Any time you encounter an Argentinian dish, you should probably try it. But especially if it's one of these top 10 Argentinean foods, you have to try it!
Asado is better known to the English speaking world as barbecue, and also known in South American cuisine as parrillada. It may involve many kinds of meats including pork and chicken, but most popular are churrasco (center cut sirloin), picaña (culotte), short ribs, sausage, blood sausage, and sweet breads.
Chorizo is a classic Spanish sausage that has been adopted by Argentinian cuisine and made especially popular in the form of choripán. The signature sandwich features a grilled Argentinian chorizo, usually split down the middle, served on a baguette or marraqueta roll, and topped with a sauce like chimichurri.

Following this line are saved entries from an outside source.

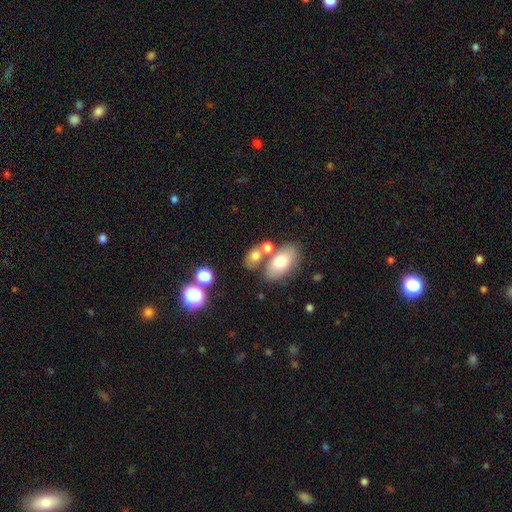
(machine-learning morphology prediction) Smooth or featured? Predicted: smooth (p=0.72). How rounded? Predicted: in between (p=0.74). Merging? Predicted: none (p=0.46).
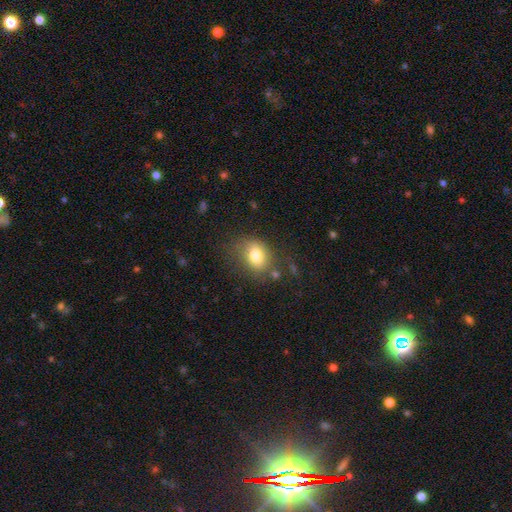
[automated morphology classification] This appears to be a smooth galaxy with no disk features (78%) that is in between round and cigar-shaped (57%). Merging: none (67%).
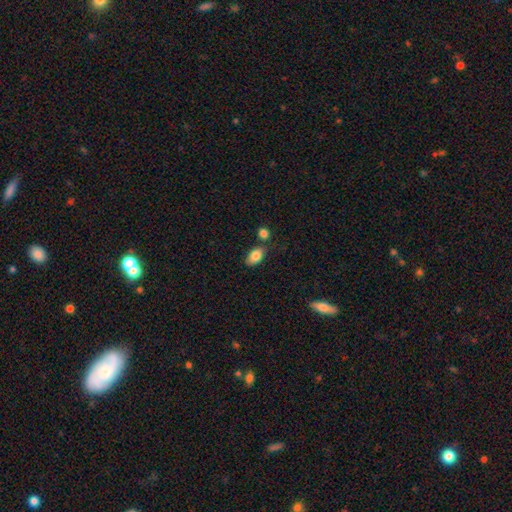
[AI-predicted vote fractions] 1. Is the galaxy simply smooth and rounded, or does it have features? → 84% smooth, 8% featured or disk, 7% star or artifact.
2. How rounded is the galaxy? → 90% in between, 8% round, 2% cigar-shaped.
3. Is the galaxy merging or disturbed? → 69% none, 15% minor disturbance, 13% merger, 3% major disturbance.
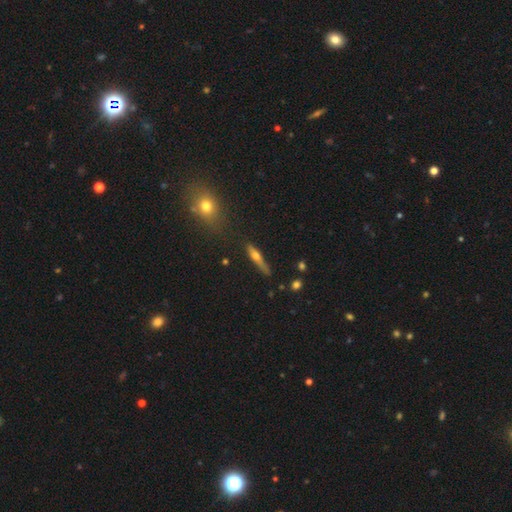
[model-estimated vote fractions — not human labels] smooth-or-featured: featured or disk: 48% | smooth: 43% | star or artifact: 9%
  merging: none: 70% | minor disturbance: 19% | major disturbance: 7% | merger: 4%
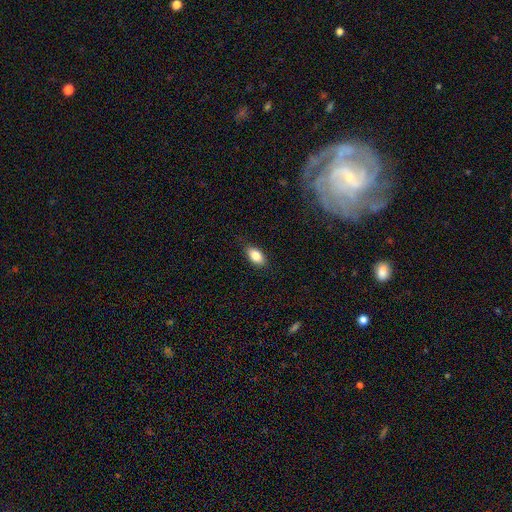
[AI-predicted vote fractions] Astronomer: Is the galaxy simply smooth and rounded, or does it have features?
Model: smooth — 84%.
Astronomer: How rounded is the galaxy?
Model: in between — 91%.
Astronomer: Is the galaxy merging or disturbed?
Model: none — 86%.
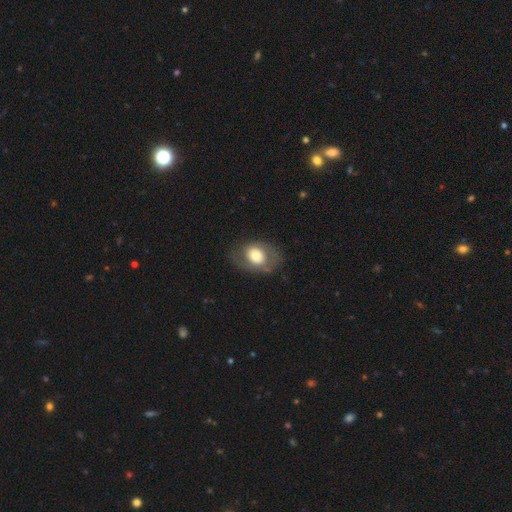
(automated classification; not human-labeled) Smooth or featured: smooth — 59% (featured or disk — 34%)
How rounded: in between — 67% (round — 32%)
Merging: none — 71% (minor disturbance — 17%)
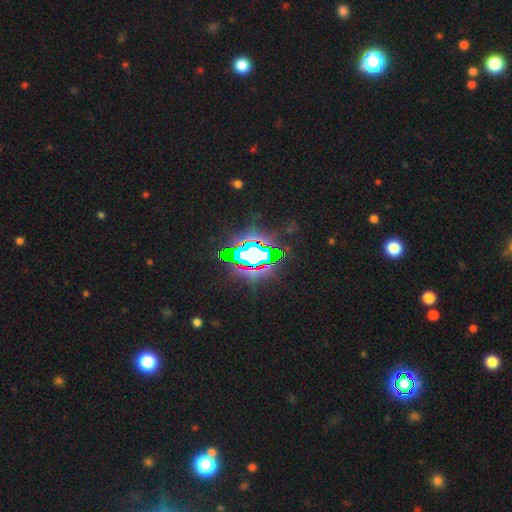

Perhaps Argentina's most famous pastry, the empanada is a classic common to the Spanish speaking world. Its name coming from the verb empanar, which translates as "to wrap in bread." The lightly crusty turnover may be filled with any number of filling, but typically with chicken, beef, spinach, corn, and/or cheese.
Also called matambre arrollado, this Argentinian meat dish differs from the thick cuts of grilled asado. The word matambre means "hunger killer", and arrollado means "rolled up." This rolled up hunger killer wraps a thin slice of beef around mixed vegetables, hard-boiled eggs, herbs or olives before cooking.
As its name suggests, this Argentinian favorite has Italian origins. Specifically, the Milanese practice of dipping fileted meat in egg batter, then breading and frying it. Served in sandwiches, or on its own with a side dish, milanesa usually features thin cuts of chicken or beef.
Perhaps the most versatile sauce in all of South America, chimichurri is practically synonymous with Argentinian cuisine. Usually, the uncooked herbal sauce is a fresh green color, dressing just about any entrée with a savory and spicy blend of parsley, garlic, oregano, olive oil and more.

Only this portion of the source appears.